I stayed in the class.  At the end of the term I discovered that he was absolutely right.  I wrote him later about how important that moment was for me...and how that lesson was the most important thing I learned from his philosophy class.
Not long after that, during a wind ensemble rehearsal, my first conducting teacher, frustrated by the horn section’s inability to play a passage for the seven hundredth time, said to the players, “Guys, you have to learn this part.  You have to be able to play it.  Not because I said so.  Not because of my standards.  Because you should never let anyone hold you to a higher standard than you hold yourself.”
To what standard should we hold our self?  Dr. Aizawa’s standard: our best.  No more, no less.  Anything more is unreasonable and unfair.  Anything less is lazy and a copout.
Alas, striving for my best doesn’t mean I always do my best.  There are human failures, most often my own, that get in the way.  There is fatigue.  Physical exhaustion.  Emotional exhaustion.  There is frustration.  While I can never acquiesce to their influence, I can accept their reality...and I can forgive myself when they gain the upper hand.
I apply the same standard in leadership.  After all, it is unacceptable to hold the people around you to a higher standard than you hold yourself.  My choirs have heard me say that I will not ask for more than their best...but I will hold them accountable for their best.  That seems logical to me.  Expecting more than what people are capable of can only lead to frustration as I demand more and more while an angry choir struggles to reach a goal it can’t possibly achieve.  On the other hand, allowing them to coast will inevitably lead to atrophied skills and a lack of spirited commitment to the cause.

**Required work:** Can you copy the essay on personal standards word for word from "To what standard" to "the upper hand."?

**Information supplied:**
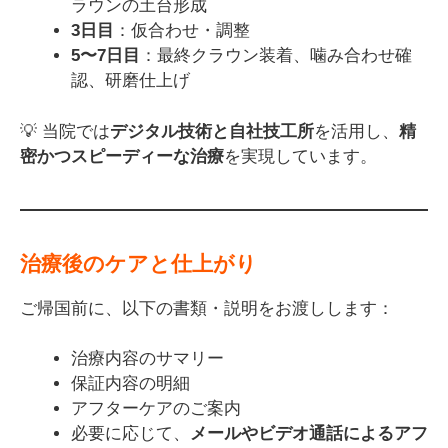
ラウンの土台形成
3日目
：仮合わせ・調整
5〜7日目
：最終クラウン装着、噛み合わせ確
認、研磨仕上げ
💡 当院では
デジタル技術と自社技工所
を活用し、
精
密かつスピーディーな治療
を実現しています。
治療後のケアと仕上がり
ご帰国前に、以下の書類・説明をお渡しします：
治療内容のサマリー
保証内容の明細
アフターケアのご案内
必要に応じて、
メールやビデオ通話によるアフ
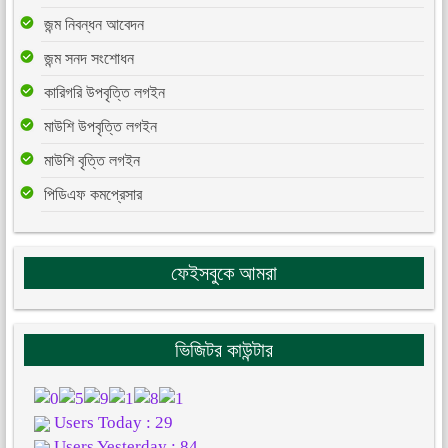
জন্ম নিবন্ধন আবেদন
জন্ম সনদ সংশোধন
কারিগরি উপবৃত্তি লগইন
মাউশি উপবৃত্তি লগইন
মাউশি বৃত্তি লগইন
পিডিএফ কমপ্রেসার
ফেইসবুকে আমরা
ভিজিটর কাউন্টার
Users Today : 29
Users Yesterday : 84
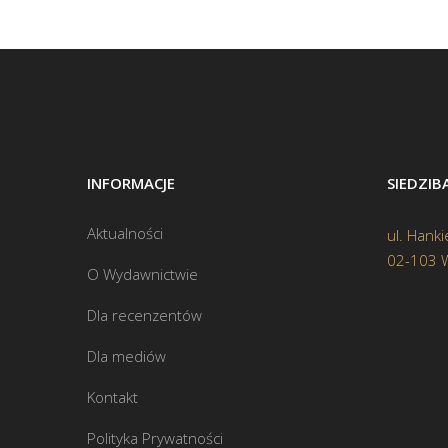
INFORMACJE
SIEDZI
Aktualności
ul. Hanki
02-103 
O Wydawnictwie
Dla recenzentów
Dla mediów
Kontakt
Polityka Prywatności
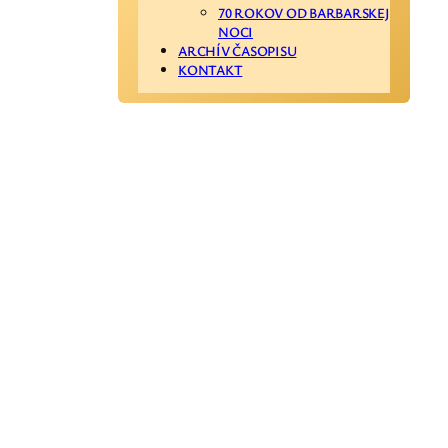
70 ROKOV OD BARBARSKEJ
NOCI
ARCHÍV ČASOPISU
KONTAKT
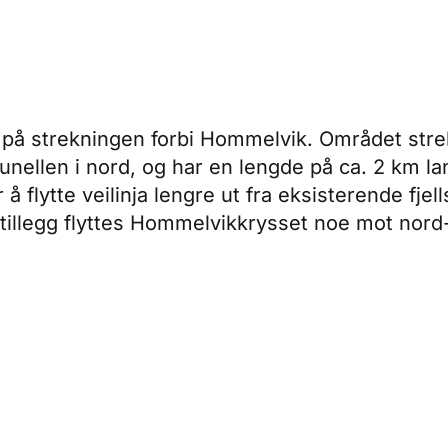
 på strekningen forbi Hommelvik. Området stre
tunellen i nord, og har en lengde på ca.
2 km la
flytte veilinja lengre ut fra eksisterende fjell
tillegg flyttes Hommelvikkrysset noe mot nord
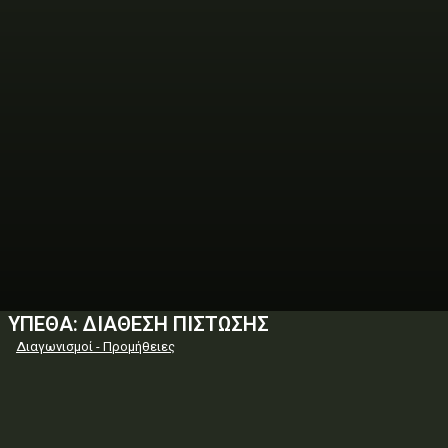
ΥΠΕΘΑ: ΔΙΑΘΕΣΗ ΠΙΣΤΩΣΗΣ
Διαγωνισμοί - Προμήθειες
* * *
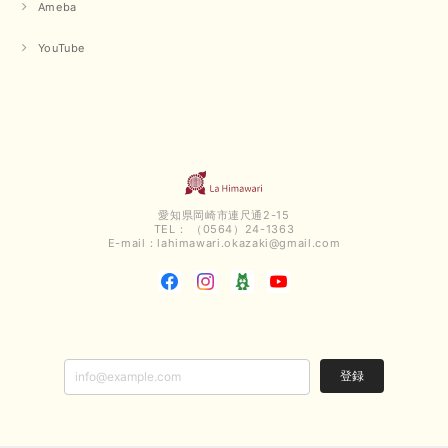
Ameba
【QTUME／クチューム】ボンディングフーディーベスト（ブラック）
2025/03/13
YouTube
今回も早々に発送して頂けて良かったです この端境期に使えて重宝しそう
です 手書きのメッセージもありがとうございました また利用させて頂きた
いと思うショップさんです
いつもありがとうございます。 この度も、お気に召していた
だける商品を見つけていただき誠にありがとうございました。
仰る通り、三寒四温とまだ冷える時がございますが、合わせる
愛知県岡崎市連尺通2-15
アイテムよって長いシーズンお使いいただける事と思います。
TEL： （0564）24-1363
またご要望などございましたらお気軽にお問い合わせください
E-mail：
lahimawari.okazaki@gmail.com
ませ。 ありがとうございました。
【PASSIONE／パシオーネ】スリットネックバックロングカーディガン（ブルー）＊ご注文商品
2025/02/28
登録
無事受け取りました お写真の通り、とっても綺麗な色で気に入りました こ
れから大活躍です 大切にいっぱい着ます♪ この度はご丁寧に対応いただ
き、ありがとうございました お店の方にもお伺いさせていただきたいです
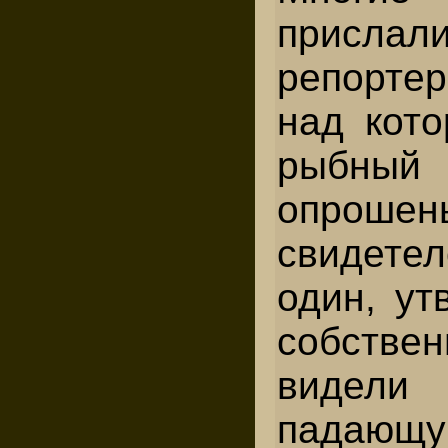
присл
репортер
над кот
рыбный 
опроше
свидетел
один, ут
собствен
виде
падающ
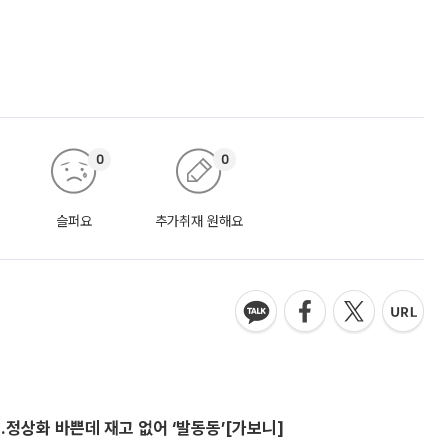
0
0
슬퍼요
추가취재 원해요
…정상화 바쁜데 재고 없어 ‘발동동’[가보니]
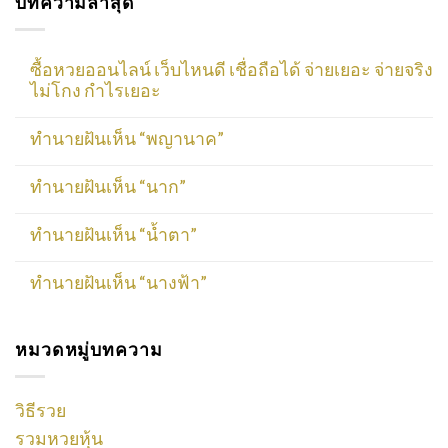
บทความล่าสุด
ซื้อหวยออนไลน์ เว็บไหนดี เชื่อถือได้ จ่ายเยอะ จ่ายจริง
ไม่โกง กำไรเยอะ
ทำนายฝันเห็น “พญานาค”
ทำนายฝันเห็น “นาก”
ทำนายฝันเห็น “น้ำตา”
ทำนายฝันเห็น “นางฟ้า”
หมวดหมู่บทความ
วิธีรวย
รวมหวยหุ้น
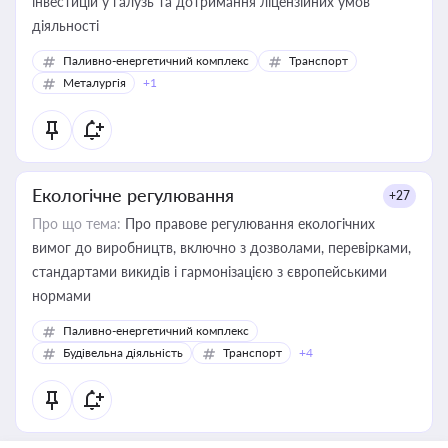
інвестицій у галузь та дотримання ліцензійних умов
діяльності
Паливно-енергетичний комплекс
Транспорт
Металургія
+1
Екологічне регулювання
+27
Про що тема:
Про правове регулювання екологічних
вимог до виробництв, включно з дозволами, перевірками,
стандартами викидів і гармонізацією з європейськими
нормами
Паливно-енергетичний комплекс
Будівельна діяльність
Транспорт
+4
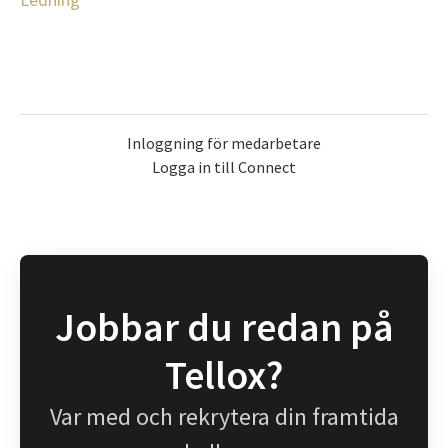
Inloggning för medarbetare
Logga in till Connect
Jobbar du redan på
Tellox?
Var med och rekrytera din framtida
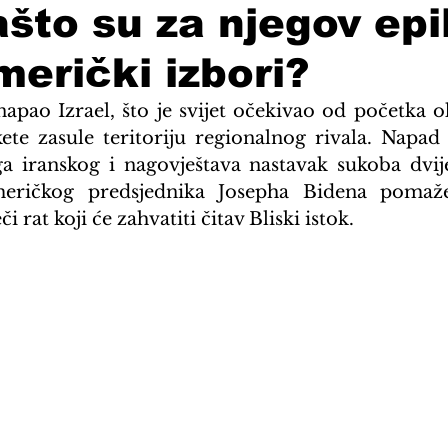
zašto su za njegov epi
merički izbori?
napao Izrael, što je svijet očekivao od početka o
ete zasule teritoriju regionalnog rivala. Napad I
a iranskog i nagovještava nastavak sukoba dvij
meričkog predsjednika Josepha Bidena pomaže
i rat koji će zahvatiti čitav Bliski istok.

**Written solution:**
To what standard should we hold our self?  Dr. Aizawa’s standard: our best.  No more, no less.  Anything more is unreasonable and unfair.  Anything less is lazy and a copout.
Alas, striving for my best doesn’t mean I always do my best.  There are human failures, most often my own, that get in the way.  There is fatigue.  Physical exhaustion.  Emotional exhaustion.  There is frustration.  While I can never acquiesce to their influence, I can accept their reality...and I can forgive myself when they gain the upper hand.